[Directives]
• 1. In the article on the Council of Nicaea, why does the author call the claim about the canon "even more fictional"?
• 2. Reproduce the stretch of the article on the Council of Nicaea from "The story generally" through "call the Council of Nicaea.".

[Selected excerpt]
================

Constantine and the Council of Nicaea Did Not Decide Which Books Should Be in the New Testament Canon

Reading Time: 6 minutes

There is perhaps no more maligned and misrepresented event in the history of the church than the Council of Nicaea. Many wild theories fly about the internet about this council creating the doctrine of the Trinity or declaring Jesus to be divine for the very first time. The one I find to be most egregious is probably the assertion that it was here that the New Testament canon was decided upon and created.

The story generally goes like this: Constantine called together the Council of Nicaea in 325 to firmly establish his rule and to bring Christianity into conformity. Along with decreeing that Jesus should now be considered God, he also determined what books should be included in the canon to support this new theology. Alternatively, the council was a gathering of powerful bishops foisting the books they wanted upon the church to support their theology, while suppressing all the rest. In other words, the canon of the New Testament is entirely arbitrary and could have looked completely different. The problem with this idea is that it is completely fictional; about the only truth is that Constantine did call the Council of Nicaea.

What makes this claim even more fictional is that it was popularized by a work of fiction: Dan Brown’s The Da Vinci Code. It can be found coming from the mouth of the fictional character, Sir Leigh Teabing:

‘The Bible is a product of man, my dear. Not of God. The Bible did not fall magically from the clouds. Man created it as a historical record of tumultuous times, and it has evolved through countless translations, additions and revisions. History has never had a definitive version of the book… More than eighty gospels were considered for the New Testament, and yet only a relative few were chosen for inclusion — Matthew, Mark, Luke and John among them.’
‘Who chose which gospels to include?’ Sophie asked.
‘Aha!’ Teabing burst in with enthusiasm. ‘The fundamental irony of Christianity! The Bible, as we know it today, was collated by the pagan Roman emperor Constantine the Great.’[1]

Now while it should be recognized that this is a piece of fiction and should not be relied upon as accurate information, there are many people who do not seem to realize where this claim originated from. And it is not only the denizens of the internet who present this fiction as fact; Richard Dawkins has put a very similar claim out in one of his published books:

The canon was largely fixed in AD 325 by a conference of church leaders called the Council of Nicaea, set up by the Roman Emperor Constantine — the one whose conversion led to Europe becoming Christian… Matthew, Mark, Luke and John were only four out of a large number of gospels doing the rounds at the time of the Council of Nicaea.[2]

Dawkins goes on to describe this “large number” of other Gospels as “about fifty of them, any of which might have been included in the canon along with Matthew, Mark, Luke and John.”[3] The parallels with the The Da Vinci Code are so striking that this seems to be his (unconscious) source, rather than getting his facts from real history.

================

[Dataset entries]

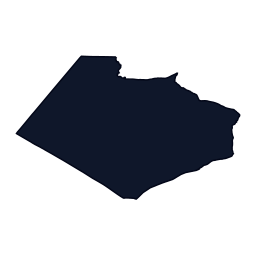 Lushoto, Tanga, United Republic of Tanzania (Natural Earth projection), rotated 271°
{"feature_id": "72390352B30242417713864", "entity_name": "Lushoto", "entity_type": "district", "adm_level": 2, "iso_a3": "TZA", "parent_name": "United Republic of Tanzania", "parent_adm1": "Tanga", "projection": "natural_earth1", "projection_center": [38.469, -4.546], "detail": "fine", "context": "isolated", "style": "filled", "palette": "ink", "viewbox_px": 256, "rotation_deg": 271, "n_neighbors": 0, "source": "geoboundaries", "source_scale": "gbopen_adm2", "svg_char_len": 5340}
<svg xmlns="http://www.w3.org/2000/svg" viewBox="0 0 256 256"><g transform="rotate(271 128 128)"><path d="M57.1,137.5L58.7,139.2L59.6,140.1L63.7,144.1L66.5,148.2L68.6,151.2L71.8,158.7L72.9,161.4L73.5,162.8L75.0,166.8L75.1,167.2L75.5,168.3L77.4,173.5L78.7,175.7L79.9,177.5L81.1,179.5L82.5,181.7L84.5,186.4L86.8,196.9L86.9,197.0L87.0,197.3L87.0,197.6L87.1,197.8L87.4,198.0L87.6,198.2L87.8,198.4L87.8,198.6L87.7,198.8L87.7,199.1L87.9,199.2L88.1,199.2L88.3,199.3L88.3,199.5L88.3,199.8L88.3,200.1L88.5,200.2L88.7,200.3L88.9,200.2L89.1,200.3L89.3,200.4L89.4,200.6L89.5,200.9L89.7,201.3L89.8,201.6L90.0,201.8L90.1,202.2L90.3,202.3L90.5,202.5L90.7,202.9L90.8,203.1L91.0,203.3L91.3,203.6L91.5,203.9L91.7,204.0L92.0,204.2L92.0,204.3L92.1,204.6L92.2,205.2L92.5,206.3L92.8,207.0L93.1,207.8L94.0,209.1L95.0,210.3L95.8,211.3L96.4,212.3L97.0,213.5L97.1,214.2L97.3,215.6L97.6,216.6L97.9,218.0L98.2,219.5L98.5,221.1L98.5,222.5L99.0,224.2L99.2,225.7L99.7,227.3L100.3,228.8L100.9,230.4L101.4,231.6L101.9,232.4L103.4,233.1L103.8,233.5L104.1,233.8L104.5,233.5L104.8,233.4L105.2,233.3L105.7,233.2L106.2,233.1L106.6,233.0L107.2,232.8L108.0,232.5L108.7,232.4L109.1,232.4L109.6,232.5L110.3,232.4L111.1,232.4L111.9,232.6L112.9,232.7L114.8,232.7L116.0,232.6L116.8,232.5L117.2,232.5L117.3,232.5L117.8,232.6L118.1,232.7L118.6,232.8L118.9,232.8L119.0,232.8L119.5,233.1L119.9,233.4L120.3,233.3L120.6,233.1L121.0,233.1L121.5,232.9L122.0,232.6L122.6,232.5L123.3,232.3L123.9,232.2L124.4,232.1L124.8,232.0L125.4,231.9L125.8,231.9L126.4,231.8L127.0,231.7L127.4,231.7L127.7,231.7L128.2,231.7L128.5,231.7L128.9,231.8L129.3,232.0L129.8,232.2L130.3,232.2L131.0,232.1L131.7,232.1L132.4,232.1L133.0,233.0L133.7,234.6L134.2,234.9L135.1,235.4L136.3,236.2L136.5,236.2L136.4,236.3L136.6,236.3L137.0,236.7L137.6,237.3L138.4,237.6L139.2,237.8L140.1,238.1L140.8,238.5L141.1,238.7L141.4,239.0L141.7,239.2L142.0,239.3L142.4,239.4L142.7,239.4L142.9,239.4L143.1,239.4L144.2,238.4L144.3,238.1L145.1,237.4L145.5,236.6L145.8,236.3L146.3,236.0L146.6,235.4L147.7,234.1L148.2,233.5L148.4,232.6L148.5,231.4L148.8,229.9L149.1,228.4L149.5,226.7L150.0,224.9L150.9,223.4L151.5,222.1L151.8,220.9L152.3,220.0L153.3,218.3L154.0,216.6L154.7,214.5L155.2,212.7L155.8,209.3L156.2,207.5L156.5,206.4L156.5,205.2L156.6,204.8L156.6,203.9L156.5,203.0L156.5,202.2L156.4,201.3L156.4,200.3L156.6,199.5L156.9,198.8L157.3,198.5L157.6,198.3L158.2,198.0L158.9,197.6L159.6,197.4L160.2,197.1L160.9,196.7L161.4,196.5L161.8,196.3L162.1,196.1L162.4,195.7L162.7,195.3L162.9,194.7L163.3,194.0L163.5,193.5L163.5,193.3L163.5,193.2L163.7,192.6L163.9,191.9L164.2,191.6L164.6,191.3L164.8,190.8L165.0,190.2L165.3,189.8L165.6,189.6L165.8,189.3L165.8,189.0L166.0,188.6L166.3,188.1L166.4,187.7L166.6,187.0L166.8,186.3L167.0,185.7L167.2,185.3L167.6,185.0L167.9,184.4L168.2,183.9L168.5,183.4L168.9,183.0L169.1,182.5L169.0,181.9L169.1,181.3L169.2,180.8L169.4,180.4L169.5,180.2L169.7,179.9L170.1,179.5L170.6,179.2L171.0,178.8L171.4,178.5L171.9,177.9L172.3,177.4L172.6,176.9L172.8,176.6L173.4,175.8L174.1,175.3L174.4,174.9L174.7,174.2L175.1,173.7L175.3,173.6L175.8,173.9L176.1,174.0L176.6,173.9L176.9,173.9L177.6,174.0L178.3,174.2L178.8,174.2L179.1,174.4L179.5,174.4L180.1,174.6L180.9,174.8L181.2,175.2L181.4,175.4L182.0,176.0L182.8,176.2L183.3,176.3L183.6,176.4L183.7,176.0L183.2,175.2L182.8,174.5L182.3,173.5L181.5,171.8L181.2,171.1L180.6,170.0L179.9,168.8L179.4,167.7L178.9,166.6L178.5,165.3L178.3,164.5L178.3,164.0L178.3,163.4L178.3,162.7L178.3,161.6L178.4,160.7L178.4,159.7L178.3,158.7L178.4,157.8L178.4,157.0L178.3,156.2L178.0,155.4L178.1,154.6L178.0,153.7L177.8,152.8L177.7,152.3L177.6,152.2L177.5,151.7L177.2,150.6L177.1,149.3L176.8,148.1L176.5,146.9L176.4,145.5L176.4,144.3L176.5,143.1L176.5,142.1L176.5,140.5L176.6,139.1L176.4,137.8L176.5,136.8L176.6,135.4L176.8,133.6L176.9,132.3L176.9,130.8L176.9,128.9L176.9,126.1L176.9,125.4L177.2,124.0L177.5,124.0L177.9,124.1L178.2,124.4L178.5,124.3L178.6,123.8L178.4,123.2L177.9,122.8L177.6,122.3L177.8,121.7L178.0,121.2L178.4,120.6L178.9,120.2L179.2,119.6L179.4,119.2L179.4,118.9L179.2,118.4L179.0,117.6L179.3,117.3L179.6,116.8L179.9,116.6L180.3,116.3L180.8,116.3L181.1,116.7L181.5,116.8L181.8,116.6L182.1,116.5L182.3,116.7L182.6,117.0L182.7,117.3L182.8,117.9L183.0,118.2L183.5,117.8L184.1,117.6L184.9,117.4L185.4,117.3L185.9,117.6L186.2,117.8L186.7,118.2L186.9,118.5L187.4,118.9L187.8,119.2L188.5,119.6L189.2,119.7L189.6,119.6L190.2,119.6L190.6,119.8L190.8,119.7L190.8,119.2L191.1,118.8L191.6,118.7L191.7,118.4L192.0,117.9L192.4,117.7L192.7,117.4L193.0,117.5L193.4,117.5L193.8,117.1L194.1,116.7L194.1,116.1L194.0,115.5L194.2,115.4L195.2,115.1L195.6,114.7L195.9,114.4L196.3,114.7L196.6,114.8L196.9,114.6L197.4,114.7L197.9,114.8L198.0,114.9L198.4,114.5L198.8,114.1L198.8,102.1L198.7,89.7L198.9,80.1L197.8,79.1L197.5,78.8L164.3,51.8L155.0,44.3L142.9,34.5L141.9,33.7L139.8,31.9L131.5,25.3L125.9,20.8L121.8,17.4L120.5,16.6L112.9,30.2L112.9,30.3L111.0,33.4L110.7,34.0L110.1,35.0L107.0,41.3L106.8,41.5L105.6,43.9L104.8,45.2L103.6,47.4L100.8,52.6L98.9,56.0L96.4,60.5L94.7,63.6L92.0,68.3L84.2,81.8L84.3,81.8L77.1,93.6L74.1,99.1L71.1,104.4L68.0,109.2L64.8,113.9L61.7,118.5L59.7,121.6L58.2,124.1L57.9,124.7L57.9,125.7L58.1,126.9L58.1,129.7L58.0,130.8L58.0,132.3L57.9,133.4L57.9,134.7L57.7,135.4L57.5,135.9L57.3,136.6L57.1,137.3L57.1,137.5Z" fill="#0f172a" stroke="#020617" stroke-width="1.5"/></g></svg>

================

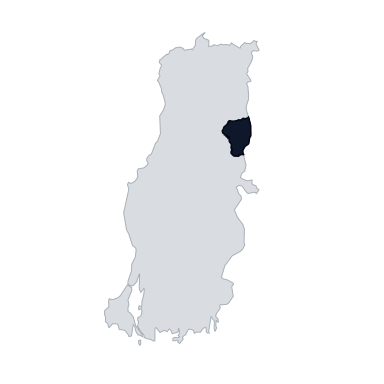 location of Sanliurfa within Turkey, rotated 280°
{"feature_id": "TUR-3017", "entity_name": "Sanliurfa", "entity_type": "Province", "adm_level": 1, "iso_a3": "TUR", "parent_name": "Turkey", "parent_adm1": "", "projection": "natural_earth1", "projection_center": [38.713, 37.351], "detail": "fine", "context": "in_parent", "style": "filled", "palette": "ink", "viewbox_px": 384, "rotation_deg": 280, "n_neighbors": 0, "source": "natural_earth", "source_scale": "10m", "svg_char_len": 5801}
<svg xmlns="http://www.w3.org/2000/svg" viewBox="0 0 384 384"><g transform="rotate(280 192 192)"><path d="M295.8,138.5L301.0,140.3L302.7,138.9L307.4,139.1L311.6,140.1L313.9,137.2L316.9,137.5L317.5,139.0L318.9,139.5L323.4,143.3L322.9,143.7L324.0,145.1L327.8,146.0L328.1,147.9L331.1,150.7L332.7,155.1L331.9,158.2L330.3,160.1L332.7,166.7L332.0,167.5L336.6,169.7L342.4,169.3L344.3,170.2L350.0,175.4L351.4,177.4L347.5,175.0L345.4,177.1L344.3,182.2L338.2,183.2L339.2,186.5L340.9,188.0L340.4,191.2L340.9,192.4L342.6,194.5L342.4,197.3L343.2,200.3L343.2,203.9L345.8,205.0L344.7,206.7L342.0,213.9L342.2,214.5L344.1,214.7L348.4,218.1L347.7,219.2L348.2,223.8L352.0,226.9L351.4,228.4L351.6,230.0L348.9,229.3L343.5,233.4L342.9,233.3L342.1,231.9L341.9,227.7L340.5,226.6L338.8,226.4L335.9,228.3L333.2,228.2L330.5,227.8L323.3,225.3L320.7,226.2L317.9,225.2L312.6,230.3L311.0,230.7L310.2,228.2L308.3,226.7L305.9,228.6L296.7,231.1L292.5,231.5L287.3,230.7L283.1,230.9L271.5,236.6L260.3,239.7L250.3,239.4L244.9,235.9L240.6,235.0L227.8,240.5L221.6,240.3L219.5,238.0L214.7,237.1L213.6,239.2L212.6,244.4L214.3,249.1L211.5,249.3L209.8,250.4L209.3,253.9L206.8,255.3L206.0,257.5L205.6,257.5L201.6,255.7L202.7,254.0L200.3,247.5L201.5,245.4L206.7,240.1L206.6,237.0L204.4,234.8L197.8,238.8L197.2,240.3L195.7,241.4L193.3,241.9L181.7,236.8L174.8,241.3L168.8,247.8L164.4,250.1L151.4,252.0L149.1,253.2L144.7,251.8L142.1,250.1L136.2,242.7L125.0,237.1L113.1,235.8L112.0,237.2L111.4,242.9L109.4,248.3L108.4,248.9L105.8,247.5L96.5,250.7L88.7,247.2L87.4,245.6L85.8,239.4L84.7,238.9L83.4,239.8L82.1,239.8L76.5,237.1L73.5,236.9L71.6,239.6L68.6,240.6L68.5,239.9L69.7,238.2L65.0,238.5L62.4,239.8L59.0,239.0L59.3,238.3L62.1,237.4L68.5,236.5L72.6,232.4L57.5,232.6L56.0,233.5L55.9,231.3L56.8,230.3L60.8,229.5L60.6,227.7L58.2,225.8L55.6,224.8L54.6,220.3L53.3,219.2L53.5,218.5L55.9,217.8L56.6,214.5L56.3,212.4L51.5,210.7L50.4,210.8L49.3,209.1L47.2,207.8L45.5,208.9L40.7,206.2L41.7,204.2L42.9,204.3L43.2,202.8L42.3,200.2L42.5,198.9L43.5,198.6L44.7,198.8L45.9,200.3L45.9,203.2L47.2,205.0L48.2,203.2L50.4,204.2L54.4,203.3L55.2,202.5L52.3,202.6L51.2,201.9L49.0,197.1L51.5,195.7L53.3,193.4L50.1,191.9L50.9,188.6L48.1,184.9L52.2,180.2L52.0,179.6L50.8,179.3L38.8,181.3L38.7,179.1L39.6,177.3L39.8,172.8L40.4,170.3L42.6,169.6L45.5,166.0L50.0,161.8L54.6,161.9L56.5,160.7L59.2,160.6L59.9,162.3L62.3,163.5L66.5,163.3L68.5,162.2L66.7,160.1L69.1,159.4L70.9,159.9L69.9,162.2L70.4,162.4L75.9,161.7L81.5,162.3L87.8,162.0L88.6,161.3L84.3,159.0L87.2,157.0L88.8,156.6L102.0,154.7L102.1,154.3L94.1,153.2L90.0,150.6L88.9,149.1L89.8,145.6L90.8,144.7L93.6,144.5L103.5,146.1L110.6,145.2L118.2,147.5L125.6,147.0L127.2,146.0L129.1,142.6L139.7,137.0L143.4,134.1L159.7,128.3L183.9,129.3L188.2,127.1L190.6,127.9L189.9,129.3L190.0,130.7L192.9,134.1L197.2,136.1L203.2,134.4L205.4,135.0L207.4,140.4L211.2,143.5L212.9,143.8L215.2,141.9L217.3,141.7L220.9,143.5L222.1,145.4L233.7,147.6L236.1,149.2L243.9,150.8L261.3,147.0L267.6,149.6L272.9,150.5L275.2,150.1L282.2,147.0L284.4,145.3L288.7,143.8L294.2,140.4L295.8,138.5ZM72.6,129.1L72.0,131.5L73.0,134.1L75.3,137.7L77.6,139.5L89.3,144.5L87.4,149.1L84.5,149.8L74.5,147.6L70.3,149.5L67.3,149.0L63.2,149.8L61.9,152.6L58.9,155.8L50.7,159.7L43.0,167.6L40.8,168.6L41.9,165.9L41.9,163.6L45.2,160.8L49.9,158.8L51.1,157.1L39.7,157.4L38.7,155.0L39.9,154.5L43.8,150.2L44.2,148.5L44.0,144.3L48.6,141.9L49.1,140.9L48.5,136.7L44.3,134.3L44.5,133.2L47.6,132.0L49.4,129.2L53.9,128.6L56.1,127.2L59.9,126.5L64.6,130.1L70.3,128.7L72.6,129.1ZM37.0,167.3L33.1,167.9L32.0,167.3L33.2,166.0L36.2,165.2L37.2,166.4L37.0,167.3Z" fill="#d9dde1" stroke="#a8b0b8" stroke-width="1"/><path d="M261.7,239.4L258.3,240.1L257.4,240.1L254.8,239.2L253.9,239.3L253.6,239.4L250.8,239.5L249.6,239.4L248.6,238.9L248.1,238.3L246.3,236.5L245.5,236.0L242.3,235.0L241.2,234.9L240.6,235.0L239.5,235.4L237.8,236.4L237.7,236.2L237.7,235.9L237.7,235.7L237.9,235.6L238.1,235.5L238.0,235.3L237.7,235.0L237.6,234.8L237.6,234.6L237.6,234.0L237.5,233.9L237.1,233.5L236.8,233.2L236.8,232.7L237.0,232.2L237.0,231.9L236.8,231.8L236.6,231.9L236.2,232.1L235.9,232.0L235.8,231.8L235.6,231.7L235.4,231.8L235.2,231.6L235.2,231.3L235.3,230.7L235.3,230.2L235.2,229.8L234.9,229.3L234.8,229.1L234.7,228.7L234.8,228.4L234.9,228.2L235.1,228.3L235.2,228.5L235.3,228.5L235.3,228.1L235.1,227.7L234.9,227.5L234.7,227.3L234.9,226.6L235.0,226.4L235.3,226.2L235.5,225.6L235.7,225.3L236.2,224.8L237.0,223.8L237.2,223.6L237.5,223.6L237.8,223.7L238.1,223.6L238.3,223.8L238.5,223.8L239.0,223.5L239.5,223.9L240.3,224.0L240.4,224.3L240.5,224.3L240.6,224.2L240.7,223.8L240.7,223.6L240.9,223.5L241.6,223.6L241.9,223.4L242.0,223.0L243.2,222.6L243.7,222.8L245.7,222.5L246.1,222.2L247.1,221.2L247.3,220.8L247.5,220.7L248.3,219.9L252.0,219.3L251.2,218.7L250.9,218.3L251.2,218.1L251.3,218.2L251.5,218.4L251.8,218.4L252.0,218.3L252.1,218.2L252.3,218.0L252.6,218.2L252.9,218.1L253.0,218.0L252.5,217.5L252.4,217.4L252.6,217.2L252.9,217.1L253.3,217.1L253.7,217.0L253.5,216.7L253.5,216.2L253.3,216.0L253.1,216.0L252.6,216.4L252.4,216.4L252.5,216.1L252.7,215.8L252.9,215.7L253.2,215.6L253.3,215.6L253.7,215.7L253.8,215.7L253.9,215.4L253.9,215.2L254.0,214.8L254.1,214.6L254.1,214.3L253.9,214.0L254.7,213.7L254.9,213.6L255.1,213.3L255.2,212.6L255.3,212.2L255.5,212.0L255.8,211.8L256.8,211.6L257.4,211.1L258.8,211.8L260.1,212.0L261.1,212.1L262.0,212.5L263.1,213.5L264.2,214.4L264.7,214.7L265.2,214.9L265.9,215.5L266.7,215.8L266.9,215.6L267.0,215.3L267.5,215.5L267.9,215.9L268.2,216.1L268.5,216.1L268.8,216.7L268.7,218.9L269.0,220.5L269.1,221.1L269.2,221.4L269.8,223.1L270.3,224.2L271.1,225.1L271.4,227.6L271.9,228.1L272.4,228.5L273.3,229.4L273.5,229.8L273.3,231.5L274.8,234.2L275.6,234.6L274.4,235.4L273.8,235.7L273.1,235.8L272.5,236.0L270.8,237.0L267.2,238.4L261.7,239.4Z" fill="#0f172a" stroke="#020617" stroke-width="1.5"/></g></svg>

================

[Complete answers]
• 1. The author calls it "even more fictional" because the claim was popularized by a work of fiction, Dan Brown's The Da Vinci Code. In that book, the fictional character Sir Leigh Teabing makes the claim.

• 2.
The story generally goes like this: Constantine called together the Council of Nicaea in 325 to firmly establish his rule and to bring Christianity into conformity. Along with decreeing that Jesus should now be considered God, he also determined what books should be included in the canon to support this new theology. Alternatively, the council was a gathering of powerful bishops foisting the books they wanted upon the church to support their theology, while suppressing all the rest. In other words, the canon of the New Testament is entirely arbitrary and could have looked completely different. The problem with this idea is that it is completely fictional; about the only truth is that Constantine did call the Council of Nicaea.